YOUR OBJECTIVE -
Repeat the lines of the data that follow, please, starting at the first and stopping after the one with "27: (15, 303, 3.62)".

Saved entries:
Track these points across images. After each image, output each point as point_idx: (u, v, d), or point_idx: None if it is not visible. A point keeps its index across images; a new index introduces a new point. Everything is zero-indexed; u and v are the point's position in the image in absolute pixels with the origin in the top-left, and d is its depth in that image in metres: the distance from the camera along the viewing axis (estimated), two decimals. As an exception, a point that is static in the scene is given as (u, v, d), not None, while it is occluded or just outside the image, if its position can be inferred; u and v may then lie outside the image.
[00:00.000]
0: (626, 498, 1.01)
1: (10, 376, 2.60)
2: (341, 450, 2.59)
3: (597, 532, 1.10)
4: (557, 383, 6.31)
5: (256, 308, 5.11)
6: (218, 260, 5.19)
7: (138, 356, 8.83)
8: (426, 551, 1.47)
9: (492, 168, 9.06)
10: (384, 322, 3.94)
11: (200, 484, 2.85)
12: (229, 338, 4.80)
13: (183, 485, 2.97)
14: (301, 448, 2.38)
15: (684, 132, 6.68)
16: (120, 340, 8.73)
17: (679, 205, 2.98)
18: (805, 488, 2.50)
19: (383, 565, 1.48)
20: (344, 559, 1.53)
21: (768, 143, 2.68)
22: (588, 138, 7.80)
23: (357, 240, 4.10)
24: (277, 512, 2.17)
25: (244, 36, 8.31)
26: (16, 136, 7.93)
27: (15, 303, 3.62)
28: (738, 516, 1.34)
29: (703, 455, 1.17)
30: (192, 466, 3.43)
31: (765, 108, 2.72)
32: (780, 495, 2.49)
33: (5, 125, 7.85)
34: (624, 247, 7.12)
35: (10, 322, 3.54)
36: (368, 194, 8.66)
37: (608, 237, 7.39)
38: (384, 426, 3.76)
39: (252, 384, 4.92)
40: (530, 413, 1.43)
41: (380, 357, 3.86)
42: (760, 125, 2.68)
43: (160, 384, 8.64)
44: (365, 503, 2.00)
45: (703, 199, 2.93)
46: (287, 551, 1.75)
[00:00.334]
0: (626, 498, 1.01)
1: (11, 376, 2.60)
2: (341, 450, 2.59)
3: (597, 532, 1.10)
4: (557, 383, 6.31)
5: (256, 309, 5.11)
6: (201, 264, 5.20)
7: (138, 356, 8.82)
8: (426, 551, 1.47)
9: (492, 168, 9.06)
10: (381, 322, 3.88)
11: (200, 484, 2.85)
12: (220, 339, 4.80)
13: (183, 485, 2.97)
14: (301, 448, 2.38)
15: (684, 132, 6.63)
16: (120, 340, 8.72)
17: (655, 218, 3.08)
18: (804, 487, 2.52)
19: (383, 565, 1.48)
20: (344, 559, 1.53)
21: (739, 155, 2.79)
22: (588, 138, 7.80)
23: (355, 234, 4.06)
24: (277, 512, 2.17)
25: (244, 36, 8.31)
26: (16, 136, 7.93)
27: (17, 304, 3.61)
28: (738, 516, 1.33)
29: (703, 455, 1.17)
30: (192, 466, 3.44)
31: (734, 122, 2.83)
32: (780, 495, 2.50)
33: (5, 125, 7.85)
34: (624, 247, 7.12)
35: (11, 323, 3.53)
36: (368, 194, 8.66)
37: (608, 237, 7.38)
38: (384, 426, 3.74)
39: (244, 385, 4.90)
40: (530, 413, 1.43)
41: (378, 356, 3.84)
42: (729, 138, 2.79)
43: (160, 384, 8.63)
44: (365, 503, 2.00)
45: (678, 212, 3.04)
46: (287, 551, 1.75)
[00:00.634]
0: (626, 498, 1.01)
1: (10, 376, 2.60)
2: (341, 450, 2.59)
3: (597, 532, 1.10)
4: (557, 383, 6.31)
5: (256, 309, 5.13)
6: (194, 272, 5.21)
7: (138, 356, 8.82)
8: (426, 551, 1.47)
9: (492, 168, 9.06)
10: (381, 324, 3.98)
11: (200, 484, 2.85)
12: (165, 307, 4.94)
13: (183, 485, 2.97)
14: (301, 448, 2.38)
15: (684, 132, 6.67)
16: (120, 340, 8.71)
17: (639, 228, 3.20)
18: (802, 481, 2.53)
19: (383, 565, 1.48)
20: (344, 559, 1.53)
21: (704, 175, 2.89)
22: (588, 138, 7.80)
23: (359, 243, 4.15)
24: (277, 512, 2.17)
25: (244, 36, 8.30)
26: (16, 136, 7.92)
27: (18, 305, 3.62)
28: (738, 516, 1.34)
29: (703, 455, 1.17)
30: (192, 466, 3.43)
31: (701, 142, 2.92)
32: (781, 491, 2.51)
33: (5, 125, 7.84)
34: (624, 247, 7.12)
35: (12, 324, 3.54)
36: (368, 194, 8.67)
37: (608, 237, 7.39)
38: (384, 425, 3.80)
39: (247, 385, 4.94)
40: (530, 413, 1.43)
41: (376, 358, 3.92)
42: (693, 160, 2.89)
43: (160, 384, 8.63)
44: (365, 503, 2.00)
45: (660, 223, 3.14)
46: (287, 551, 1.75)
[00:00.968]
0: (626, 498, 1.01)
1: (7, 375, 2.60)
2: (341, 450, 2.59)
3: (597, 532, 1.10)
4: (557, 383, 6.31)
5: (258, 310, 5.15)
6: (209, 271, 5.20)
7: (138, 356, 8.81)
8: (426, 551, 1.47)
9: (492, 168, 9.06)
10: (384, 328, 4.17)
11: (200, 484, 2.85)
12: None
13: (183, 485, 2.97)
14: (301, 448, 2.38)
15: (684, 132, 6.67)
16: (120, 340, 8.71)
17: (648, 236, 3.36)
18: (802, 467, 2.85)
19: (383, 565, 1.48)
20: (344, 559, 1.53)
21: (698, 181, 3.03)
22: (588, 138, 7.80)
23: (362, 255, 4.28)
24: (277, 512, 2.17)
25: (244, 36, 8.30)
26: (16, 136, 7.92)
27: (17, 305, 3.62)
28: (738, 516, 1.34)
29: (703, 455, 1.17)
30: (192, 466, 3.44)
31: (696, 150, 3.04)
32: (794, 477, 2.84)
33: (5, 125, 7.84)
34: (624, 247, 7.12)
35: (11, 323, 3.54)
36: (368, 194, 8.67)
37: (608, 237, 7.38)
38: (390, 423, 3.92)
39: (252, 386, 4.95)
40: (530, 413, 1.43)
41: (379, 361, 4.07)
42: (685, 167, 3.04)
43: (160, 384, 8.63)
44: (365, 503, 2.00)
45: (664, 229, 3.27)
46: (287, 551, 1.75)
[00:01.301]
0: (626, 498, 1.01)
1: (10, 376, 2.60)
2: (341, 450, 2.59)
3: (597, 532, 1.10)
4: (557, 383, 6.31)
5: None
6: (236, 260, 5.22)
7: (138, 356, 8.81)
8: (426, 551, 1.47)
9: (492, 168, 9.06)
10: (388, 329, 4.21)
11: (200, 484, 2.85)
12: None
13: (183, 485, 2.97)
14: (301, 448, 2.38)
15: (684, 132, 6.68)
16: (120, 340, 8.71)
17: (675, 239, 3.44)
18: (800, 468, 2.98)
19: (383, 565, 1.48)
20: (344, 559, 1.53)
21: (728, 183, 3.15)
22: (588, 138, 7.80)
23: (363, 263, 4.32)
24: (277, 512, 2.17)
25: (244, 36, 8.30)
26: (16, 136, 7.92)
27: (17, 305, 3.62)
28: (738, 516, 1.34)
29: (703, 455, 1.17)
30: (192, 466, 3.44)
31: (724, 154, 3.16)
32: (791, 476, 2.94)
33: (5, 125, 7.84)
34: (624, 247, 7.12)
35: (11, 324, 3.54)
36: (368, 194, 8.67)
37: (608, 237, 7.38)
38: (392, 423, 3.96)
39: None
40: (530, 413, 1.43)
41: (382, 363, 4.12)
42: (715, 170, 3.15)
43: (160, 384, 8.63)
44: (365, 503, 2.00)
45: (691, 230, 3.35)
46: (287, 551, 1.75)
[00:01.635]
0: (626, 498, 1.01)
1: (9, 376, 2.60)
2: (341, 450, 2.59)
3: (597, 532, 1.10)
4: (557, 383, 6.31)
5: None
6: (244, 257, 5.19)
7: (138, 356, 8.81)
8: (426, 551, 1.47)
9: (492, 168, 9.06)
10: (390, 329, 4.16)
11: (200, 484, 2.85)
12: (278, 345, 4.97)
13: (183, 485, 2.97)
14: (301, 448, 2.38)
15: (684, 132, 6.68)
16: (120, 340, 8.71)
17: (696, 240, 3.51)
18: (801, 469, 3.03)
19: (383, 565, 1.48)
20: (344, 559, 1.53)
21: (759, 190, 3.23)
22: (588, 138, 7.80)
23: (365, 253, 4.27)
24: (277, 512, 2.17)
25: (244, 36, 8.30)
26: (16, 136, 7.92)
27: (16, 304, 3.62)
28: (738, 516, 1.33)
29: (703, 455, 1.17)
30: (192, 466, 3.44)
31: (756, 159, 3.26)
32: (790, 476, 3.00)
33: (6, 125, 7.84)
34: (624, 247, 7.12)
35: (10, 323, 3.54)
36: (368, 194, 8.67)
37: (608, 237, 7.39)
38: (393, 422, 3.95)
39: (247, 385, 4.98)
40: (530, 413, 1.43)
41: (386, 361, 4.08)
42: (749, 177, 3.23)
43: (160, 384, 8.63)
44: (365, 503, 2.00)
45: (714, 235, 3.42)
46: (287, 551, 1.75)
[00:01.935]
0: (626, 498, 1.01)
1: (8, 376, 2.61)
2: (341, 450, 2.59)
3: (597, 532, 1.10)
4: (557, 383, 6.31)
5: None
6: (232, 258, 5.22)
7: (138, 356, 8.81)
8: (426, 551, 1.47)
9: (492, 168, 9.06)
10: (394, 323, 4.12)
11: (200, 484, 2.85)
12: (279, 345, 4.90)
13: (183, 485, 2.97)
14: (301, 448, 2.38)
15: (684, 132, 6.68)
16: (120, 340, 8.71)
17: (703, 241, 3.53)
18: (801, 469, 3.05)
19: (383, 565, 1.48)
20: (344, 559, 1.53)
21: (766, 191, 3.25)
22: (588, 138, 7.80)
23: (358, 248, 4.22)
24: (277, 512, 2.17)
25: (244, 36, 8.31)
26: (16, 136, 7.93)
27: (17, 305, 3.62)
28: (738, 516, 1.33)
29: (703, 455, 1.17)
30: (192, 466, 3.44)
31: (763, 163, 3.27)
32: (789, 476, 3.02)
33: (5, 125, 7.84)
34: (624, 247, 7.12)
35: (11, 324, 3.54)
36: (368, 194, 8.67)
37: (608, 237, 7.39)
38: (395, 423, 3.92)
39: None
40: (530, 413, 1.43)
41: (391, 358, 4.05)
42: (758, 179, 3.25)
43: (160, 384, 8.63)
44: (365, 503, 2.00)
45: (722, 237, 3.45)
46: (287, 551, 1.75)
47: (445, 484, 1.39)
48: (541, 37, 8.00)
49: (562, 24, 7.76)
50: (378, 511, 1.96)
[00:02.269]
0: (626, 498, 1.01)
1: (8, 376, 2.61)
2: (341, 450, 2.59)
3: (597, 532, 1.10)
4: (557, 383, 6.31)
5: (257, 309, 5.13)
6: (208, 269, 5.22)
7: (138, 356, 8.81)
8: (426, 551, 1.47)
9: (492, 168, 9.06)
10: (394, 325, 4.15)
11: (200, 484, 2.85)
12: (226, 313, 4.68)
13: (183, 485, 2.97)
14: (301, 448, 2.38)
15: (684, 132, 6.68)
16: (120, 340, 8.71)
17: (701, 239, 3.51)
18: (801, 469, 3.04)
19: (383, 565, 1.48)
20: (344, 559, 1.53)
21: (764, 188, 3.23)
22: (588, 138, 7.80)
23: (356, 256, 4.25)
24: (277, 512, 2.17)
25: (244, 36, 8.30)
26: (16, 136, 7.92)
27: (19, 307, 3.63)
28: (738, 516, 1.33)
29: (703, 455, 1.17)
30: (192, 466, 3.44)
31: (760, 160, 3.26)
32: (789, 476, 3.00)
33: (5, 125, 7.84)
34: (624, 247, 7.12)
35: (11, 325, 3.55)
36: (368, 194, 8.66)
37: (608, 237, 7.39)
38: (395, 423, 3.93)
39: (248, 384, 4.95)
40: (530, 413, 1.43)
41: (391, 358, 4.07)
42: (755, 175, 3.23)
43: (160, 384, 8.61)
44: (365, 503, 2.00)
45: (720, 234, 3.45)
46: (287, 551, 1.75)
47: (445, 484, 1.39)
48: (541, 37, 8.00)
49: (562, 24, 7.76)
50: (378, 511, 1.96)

TASK ANSWER -
Track these points across images. After each image, output each point as point_idx: (u, v, d), or point_idx: None if it is not visible. A point keeps its index across images; a new index introduces a new point. Everything is zero-indexed; u and v are the point's position in the image in absolute pixels with the origin in the top-left, and d is its depth in that image in metres: the distance from the camera along the viewing axis (estimated), two decimals. As an exception, a point that is static in the scene is given as (u, v, d), not None, while it is occluded or just outside the image, if its position can be inferred; u and v may then lie outside the image.
[00:00.000]
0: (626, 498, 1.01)
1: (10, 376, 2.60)
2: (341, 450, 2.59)
3: (597, 532, 1.10)
4: (557, 383, 6.31)
5: (256, 308, 5.11)
6: (218, 260, 5.19)
7: (138, 356, 8.83)
8: (426, 551, 1.47)
9: (492, 168, 9.06)
10: (384, 322, 3.94)
11: (200, 484, 2.85)
12: (229, 338, 4.80)
13: (183, 485, 2.97)
14: (301, 448, 2.38)
15: (684, 132, 6.68)
16: (120, 340, 8.73)
17: (679, 205, 2.98)
18: (805, 488, 2.50)
19: (383, 565, 1.48)
20: (344, 559, 1.53)
21: (768, 143, 2.68)
22: (588, 138, 7.80)
23: (357, 240, 4.10)
24: (277, 512, 2.17)
25: (244, 36, 8.31)
26: (16, 136, 7.93)
27: (15, 303, 3.62)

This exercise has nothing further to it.